As a scholar-activist working on issues such as sexual assault, Palestine, and anti-fascism, I am used to receiving abusive messages and being publicly maligned. Now, however, attacks on me have reached troubling new heights.
Last month, the Stanford Review, a rightwing publication co-founded by Peter Thiel and based on my university campus, wrote that I have helped set up an “organization [that is] undeniably a chapter of a terrorist group” and demanded my resignation. Their article was picked up by groups like JihadWatch, Campus Fix, Campus Reform, Fox & Friends, and other rightwing media outlets.
The organization I belong to is called the Campus Antifascist Network. We advocate for organized resistance to fascist violence on campus, and for educating our communities and others as to the nature of fascism today. We claim solidarity with a proud tradition of anti-fascism dating back to the early 20th century.
The group was founded shortly after the election of Donald Trump, and responded to the steady rise of a well-funded rightwing campaign on college campuses. We do not – and never would – advocate – for initiating violence.

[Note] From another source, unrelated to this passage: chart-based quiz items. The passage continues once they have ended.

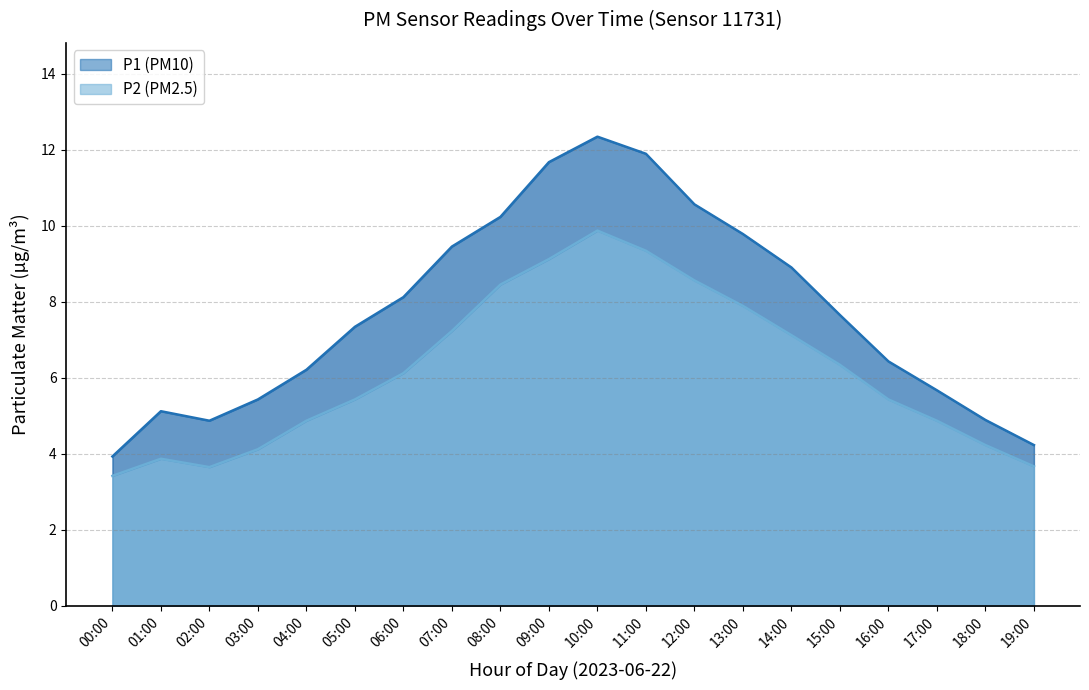

What is the difference between the second highest and minimum values in the P1 series?

8.0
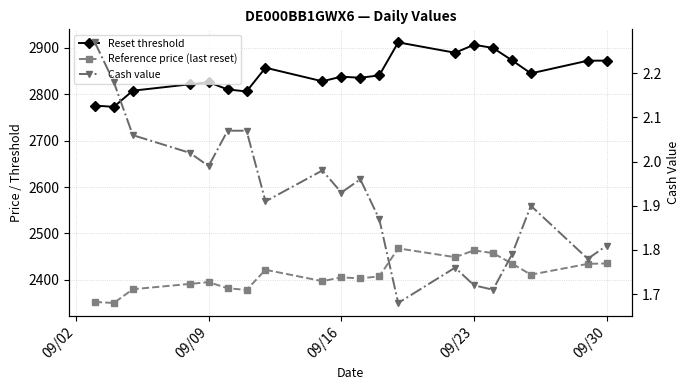

Is the value of Reference price (last reset) at 09/23 greater than the value of Cash value at 09/30?

Yes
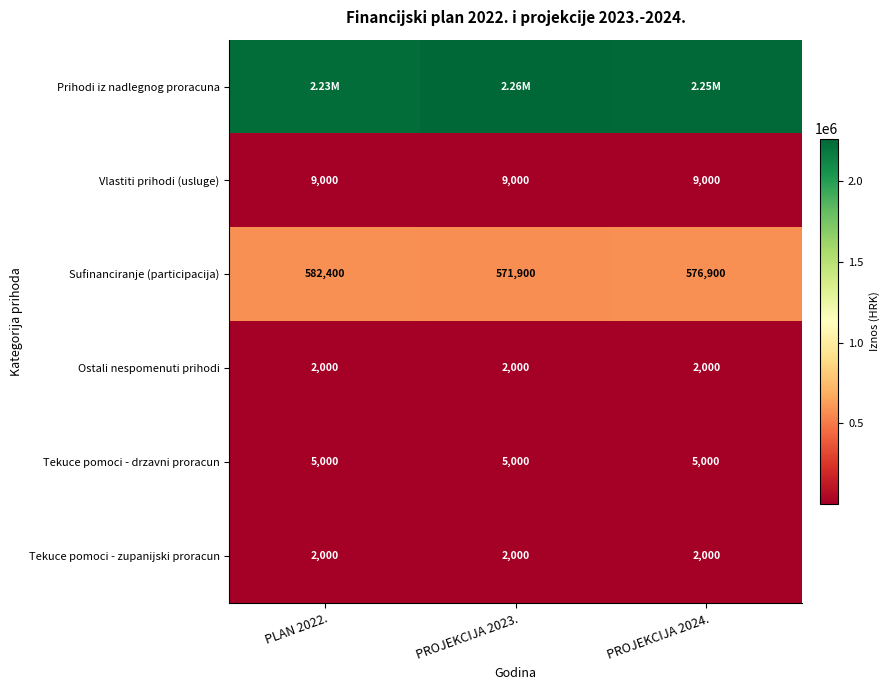

The Vlastiti prihodi (usluge) series shows 9000 at PROJEKCIJA 2023.. True or false?

True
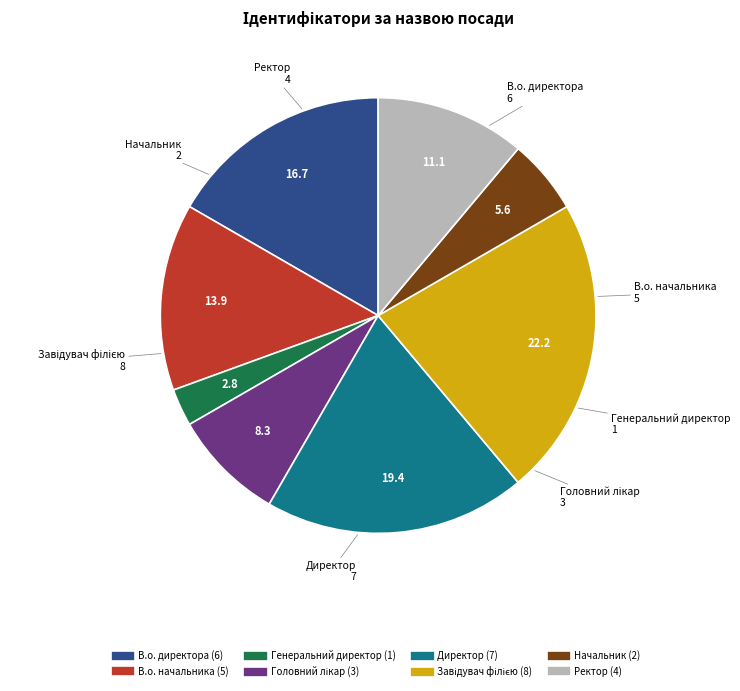

Do Директор and Начальник together represent more than half of the pie?

No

The attack on me is part of a broader phenomenon noted by the American Association of University Professors, which claims that college campuses are the new battleground for conservative groups, far-right organizations and white supremacists. These groups are all trying to intimidate faculty and students, to recruit members, and to attract publicity. Not just careers and reputations are on the line – often personal safety is as well.
Today, we are seeing the resurgence of a wretched phenomenon we thought we had put behind us – McCarthyism, which involves “the use of tactics involving personal attacks on individuals by means of widely publicized indiscriminate allegations especially on the basis of unsubstantiated charges”.